Recorded information.
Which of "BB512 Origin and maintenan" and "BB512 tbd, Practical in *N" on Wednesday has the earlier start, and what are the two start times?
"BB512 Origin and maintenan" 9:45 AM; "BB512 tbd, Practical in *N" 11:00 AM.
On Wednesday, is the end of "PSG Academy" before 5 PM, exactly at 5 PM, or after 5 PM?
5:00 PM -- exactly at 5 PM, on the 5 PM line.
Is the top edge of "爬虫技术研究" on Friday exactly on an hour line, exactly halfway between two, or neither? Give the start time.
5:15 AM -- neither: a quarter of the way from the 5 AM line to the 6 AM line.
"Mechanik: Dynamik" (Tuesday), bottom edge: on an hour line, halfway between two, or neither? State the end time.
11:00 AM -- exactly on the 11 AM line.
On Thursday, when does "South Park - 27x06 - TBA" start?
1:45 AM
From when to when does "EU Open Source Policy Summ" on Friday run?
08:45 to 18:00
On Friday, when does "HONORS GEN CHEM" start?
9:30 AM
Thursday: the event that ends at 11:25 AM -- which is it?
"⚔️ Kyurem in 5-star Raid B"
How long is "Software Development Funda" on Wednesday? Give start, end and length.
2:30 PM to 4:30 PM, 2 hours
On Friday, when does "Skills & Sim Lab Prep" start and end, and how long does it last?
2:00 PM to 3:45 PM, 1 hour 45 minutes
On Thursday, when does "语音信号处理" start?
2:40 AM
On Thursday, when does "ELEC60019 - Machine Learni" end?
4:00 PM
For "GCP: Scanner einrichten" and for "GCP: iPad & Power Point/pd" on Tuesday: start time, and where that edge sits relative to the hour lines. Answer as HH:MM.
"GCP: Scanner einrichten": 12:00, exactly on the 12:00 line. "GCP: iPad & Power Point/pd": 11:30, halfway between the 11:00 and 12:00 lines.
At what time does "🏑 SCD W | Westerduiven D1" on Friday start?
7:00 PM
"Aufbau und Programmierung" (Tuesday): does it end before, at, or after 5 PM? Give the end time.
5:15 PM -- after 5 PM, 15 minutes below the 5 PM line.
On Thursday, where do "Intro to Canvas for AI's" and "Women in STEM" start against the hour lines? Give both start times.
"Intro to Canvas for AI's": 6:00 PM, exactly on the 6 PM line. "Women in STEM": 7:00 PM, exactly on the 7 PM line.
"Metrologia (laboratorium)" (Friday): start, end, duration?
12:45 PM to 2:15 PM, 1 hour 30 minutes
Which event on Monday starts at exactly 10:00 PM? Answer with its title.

Aim. Can you copy every entry above word for word, with nothing added, dropped, or changed?

Task output.
Which of "BB512 Origin and maintenan" and "BB512 tbd, Practical in *N" on Wednesday has the earlier start, and what are the two start times?
"BB512 Origin and maintenan" 9:45 AM; "BB512 tbd, Practical in *N" 11:00 AM.
On Wednesday, is the end of "PSG Academy" before 5 PM, exactly at 5 PM, or after 5 PM?
5:00 PM -- exactly at 5 PM, on the 5 PM line.
Is the top edge of "爬虫技术研究" on Friday exactly on an hour line, exactly halfway between two, or neither? Give the start time.
5:15 AM -- neither: a quarter of the way from the 5 AM line to the 6 AM line.
"Mechanik: Dynamik" (Tuesday), bottom edge: on an hour line, halfway between two, or neither? State the end time.
11:00 AM -- exactly on the 11 AM line.
On Thursday, when does "South Park - 27x06 - TBA" start?
1:45 AM
From when to when does "EU Open Source Policy Summ" on Friday run?
08:45 to 18:00
On Friday, when does "HONORS GEN CHEM" start?
9:30 AM
Thursday: the event that ends at 11:25 AM -- which is it?
"⚔️ Kyurem in 5-star Raid B"
How long is "Software Development Funda" on Wednesday? Give start, end and length.
2:30 PM to 4:30 PM, 2 hours
On Friday, when does "Skills & Sim Lab Prep" start and end, and how long does it last?
2:00 PM to 3:45 PM, 1 hour 45 minutes
On Thursday, when does "语音信号处理" start?
2:40 AM
On Thursday, when does "ELEC60019 - Machine Learni" end?
4:00 PM
For "GCP: Scanner einrichten" and for "GCP: iPad & Power Point/pd" on Tuesday: start time, and where that edge sits relative to the hour lines. Answer as HH:MM.
"GCP: Scanner einrichten": 12:00, exactly on the 12:00 line. "GCP: iPad & Power Point/pd": 11:30, halfway between the 11:00 and 12:00 lines.
At what time does "🏑 SCD W | Westerduiven D1" on Friday start?
7:00 PM
"Aufbau und Programmierung" (Tuesday): does it end before, at, or after 5 PM? Give the end time.
5:15 PM -- after 5 PM, 15 minutes below the 5 PM line.
On Thursday, where do "Intro to Canvas for AI's" and "Women in STEM" start against the hour lines? Give both start times.
"Intro to Canvas for AI's": 6:00 PM, exactly on the 6 PM line. "Women in STEM": 7:00 PM, exactly on the 7 PM line.
"Metrologia (laboratorium)" (Friday): start, end, duration?
12:45 PM to 2:15 PM, 1 hour 30 minutes
Which event on Monday starts at exactly 10:00 PM? Answer with its title.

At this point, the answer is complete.